**What this task involves**
Pull out the source text of each item below and copy it character for character. Leave the pictures out of your answer.

**Information**
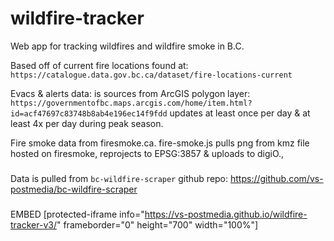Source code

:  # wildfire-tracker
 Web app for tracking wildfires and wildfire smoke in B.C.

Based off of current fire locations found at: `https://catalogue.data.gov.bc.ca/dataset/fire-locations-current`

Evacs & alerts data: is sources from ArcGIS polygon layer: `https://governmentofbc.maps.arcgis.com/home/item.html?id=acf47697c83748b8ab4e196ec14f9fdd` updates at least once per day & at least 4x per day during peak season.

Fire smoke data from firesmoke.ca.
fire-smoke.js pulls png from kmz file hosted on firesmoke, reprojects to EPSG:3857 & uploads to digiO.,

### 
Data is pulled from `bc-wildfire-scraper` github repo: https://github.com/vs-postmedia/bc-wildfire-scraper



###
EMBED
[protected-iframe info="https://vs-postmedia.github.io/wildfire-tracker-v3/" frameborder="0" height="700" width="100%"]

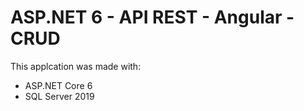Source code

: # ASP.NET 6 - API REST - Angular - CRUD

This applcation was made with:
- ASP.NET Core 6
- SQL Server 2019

**Solution**
Source code

:  # wildfire-tracker
 Web app for tracking wildfires and wildfire smoke in B.C.

Based off of current fire locations found at: `https://catalogue.data.gov.bc.ca/dataset/fire-locations-current`

Evacs & alerts data: is sources from ArcGIS polygon layer: `https://governmentofbc.maps.arcgis.com/home/item.html?id=acf47697c83748b8ab4e196ec14f9fdd` updates at least once per day & at least 4x per day during peak season.

Fire smoke data from firesmoke.ca.
fire-smoke.js pulls png from kmz file hosted on firesmoke, reprojects to EPSG:3857 & uploads to digiO.,

### 
Data is pulled from `bc-wildfire-scraper` github repo: https://github.com/vs-postmedia/bc-wildfire-scraper



###
EMBED
[protected-iframe info="https://vs-postmedia.github.io/wildfire-tracker-v3/" frameborder="0" height="700" width="100%"]

Source code

: # ASP.NET 6 - API REST - Angular - CRUD

This applcation was made with:
- ASP.NET Core 6
- SQL Server 2019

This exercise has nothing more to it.